_ZU ERLEDIGEN A:_
Übersetze aus dem Text über Temperaturganglinien den Satz „Die Erarbeitung von ca. 300 Temperaturganglinien hat viele Kenntnisse aus meiner jahrzehntelangen Hydrogeologen-Zeit bestätigt.“ ins Englische.
_ZU ERLEDIGEN B:_
Bitte führe den Text über Temperaturganglinien und die NASA-Grafik im Anschluss an seinen letzten Satz weiter.

_TEXTAUSZUG:_
/---
Achtung: Diese News wurde ergänzt, (s. u.) 

Um mir selbst ein Bild zu machen, und da wir gewohnt sind, uns auf Beobachtungen zu verlassen, statt auf Prognosen, habe ich vor etwa einem Jahr die in Wetterzentrale.de gespeicherten und um 1700 beginnenden Temperaturmessungen ausgewertet. Die Erarbeitung von ca. 300 Temperaturganglinien hat viele Kenntnisse aus meiner jahrzehntelangen Hydrogeologen-Zeit bestätigt. 

 Auf der Grundlage meiner Beschäftigung mit Temperaturganglinien möchte ich zu der NASA-Grafik, die Sie in Ihrem Artikel NASA: 2009 auf Rang 2 vom 18.1.2010, kommentiert haben, anmerken, dass man diese Temperaturganglinie in Analogie zu anderen Klimaentwicklungen anders interpretieren sollte, nämlich so, wie ich sie zusätzlich eingezeichnet habe. Sie stimmt dann in ihrer Aussage auch recht gut mit den Ganglinien anderer Institute überein. Selbst wenn 2009 das zweitwärmste Jahr gewesen sein sollte – man wird ja unsicher, welchen Daten man noch trauen kann –, ist daraus nicht zu folgern, dass die Erwärmung weiter geht. Warten wir doch ein paar Jahre ab!
\---
_DATENSÄTZE:_
/---
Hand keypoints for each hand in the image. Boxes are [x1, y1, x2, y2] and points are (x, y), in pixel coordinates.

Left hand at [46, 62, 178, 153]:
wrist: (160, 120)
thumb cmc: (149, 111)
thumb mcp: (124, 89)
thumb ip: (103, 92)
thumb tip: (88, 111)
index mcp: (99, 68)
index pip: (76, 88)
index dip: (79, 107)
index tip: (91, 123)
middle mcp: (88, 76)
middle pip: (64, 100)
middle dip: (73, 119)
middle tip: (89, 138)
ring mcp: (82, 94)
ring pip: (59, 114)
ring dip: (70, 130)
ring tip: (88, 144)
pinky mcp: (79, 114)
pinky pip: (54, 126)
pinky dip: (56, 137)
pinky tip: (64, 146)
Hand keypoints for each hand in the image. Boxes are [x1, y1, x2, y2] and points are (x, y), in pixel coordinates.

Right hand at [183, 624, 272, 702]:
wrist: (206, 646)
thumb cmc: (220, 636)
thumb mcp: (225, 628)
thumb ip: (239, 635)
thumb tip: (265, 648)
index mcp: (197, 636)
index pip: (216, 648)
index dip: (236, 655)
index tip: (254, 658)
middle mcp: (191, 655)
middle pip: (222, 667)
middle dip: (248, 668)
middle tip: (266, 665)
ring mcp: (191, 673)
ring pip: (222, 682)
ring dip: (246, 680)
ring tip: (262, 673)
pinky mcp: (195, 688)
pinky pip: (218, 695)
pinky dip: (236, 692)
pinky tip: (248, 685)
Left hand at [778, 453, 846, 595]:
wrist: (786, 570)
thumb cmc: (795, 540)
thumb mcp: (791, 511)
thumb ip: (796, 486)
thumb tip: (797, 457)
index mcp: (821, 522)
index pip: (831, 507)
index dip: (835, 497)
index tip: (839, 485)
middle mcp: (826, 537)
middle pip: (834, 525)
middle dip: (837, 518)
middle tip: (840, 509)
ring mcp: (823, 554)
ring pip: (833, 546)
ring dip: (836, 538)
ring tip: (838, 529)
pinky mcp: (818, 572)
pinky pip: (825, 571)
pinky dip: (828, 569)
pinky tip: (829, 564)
\---
_ANTWORT A:_
Working out about 300 temperature curves confirmed much of what I had learned during my decades as a hydrogeologist.

_ANTWORT B:_
 

Glück auf!  F.-K. Ewert EIKE

25.23.10

Sehr geehrte Kommentatoren,

Das Originalzitat von Herrn Rahmstorf finden Sie unter dem von mir angegebenen Link NASA: 2009 auf Rang 2.

Sie haben um Beispiele für analoge Klimaentwicklungen gebeten. Ich habe bei meiner Auswertung  der Temperaturdaten aus www.wetterzentrale.de dafür viele Beispiele gefunden. Eines füge ich bei; alle anderen werden im Rahmen einer umfassenden Ausarbeitung demnächst hier zu sehen sein. 

Man kann in die Temperaturganglinie die Trendlinie als gerade Linie einzeichnen, weil Einzelheiten unberücksichtigt bleiben sollen – oder müssen. Man kann aber auch die Einzelabschnitte betrachten, um damit – beispielsweise – eine städtebauliche Entwicklung zum Ausdruck zu bringen, die man natürlich kennen muss. Letzteres macht mehr Arbeit, lohnt sich aber, denn man  entdeckt dabei, wie gut die Temperaturganglinie die Stadtentwicklung reflektiert. Die Station New York, Central Park, zeigt das nahezu perfekt:

  • 1820 – 1900 rot: bei  üblichen Schwankungen weder Erwärmung noch Abkühlung, gleichbleibend, städtische Normalbebauung aus 19. Jahrhundert.
  • 1900 – 1950 grün: Bau von Hochhäusern, auch in der Umgebung des Central Parks, verändert das Mikroklima.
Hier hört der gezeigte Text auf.